An unsigned editorial in the Friday, Dec. 12th Free Press cast further doubt on the prospects for council support, while noting the "discord between musicians and executive director Joe Swan." A letter to the editor by Fiona Robson, a 17-year old cello student, argued that losing the orchestra would be a grave blow to the community and culture of London, noting the many benefits of a local, professional orchestra.

Over the weekend, Orchestra London musicians took their appeal directly to Londoners by playing pop-up concerts around the city, the Free Press reported. They also launched Twitter and Facebook accounts, and a blog. Former OL general manager Susan Weiss criticized musicians calling for Joe Swan's departure, the Free Press also reported, though she later backed away from those comments.

Dec. 16: Swan resigns as new financial details emerge

The picture grew more dire on Tuesday, as financial details released to the city showed the orchestra faced a $1.3m deficit, with $375k needed just to wind up operations this month, the Free Press reported. Executive director Joe Swan submitted his resignation that day.

The new shortfalls included $110k in back payroll taxes owed to the CRA, CTV News reported. Councillors Phil Squire and Harold Usher (speaking to AM980) expressed grave concern about the orchestra's financials. The city council indicated it would now hear a presentation from board chair Joe O'Neill on Thursday.

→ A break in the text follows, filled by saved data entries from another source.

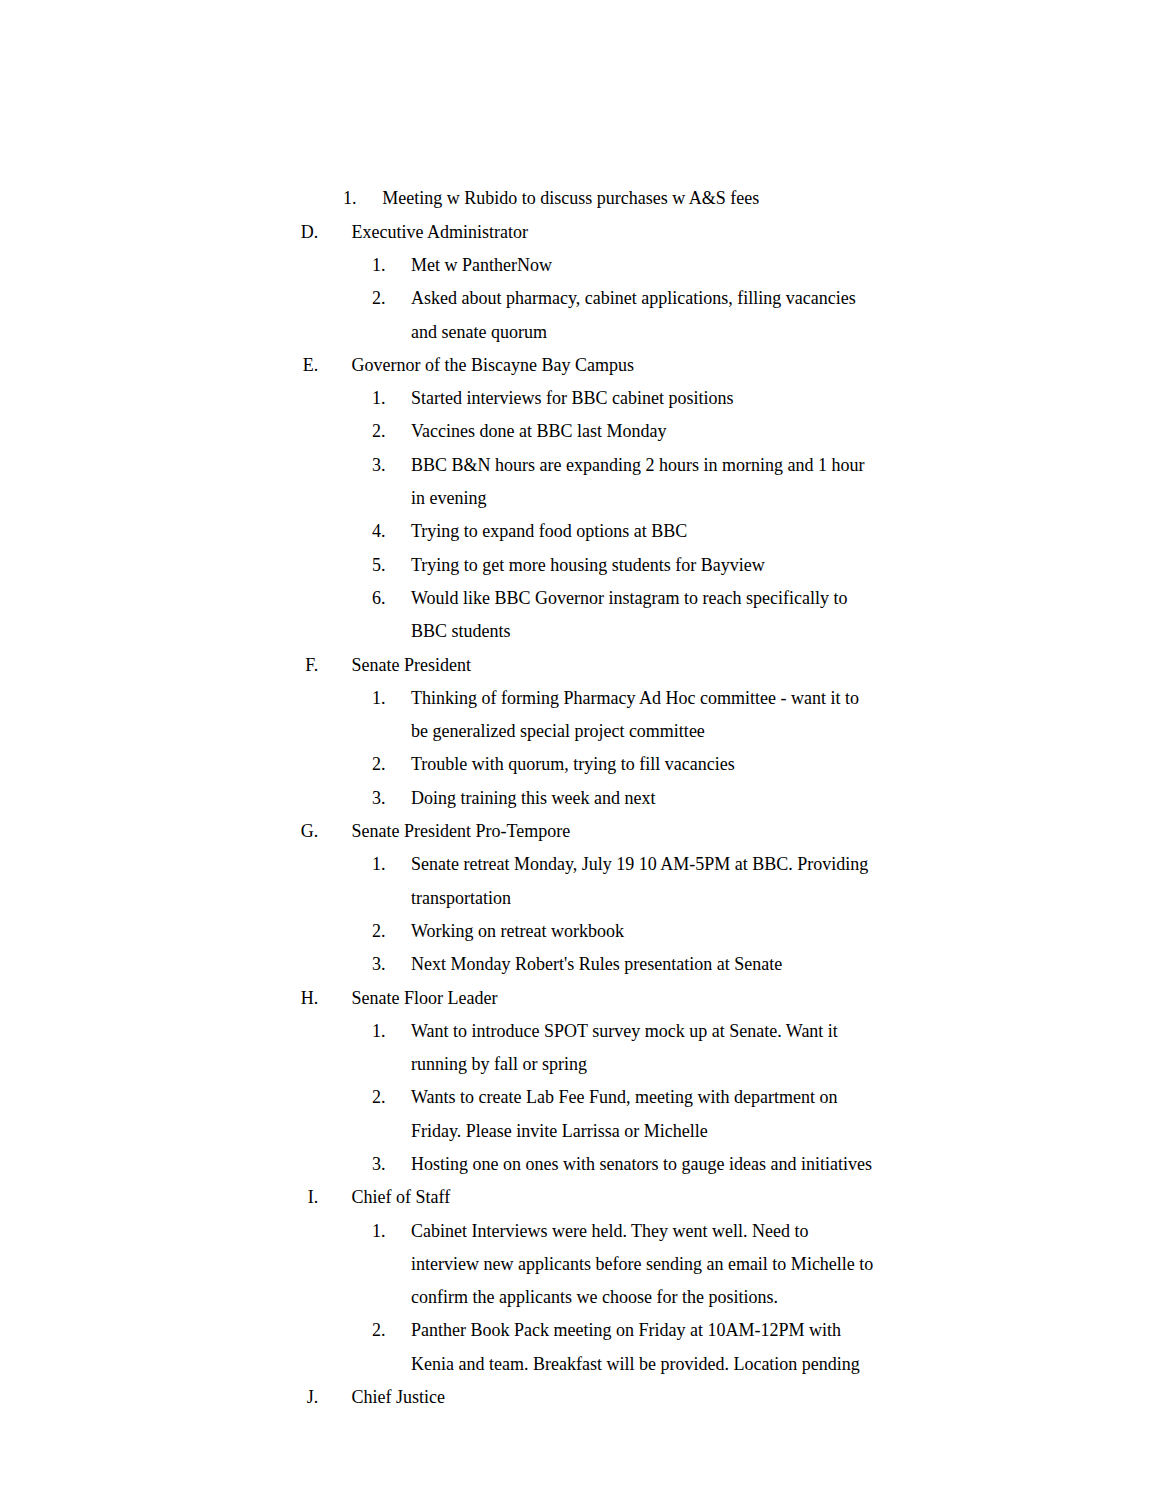Meeting w Rubido to discuss purchases w A&S fees
Executive Administrator
Met w PantherNow
Asked about pharmacy, cabinet applications, filling vacancies and senate quorum
Governor of the Biscayne Bay Campus
Started interviews for BBC cabinet positions
Vaccines done at BBC last Monday
BBC B&N hours are expanding 2 hours in morning and 1 hour in evening
Trying to expand food options at BBC
Trying to get more housing students for Bayview
Would like BBC Governor instagram to reach specifically to BBC students
Senate President
Thinking of forming Pharmacy Ad Hoc committee - want it to be generalized special project committee
Trouble with quorum, trying to fill vacancies
Doing training this week and next
Senate President Pro-Tempore
Senate retreat Monday, July 19 10 AM-5PM at BBC. Providing transportation
Working on retreat workbook
Next Monday Robert's Rules presentation at Senate
Senate Floor Leader
Want to introduce SPOT survey mock up at Senate. Want it running by fall or spring
Wants to create Lab Fee Fund, meeting with department on Friday. Please invite Larrissa or Michelle
Hosting one on ones with senators to gauge ideas and initiatives
Chief of Staff
Cabinet Interviews were held. They went well. Need to interview new applicants before sending an email to Michelle to confirm the applicants we choose for the positions.
Panther Book Pack meeting on Friday at 10AM-12PM with Kenia and team. Breakfast will be provided. Location pending
Chief Justice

Board members themselves could be liable for the back taxes, AM980 also reported.

Dec. 18: Council denies emergency funding

At Thursday's meeting, councillors voted 15-0 to deny the orchestra's emergency funding request for $375k, the Free Press reports. The aid would not have restored the orchestra, only helped it make its payroll and other obligations. A substantial crowd waited to hear the petition, but most left disappointed.

"The organization has really put the musicians in the worst position possible, and in turn the people of London," Coun. Tanya Park said. Others expressed hope that a new organization would take its place. Coun. Phil Squire said: "I'll be supporting an orchestra in the future. That being said, Mr. O'Neill, I would prefer that organization not have you involved in it, given what I've seen of your management of the board."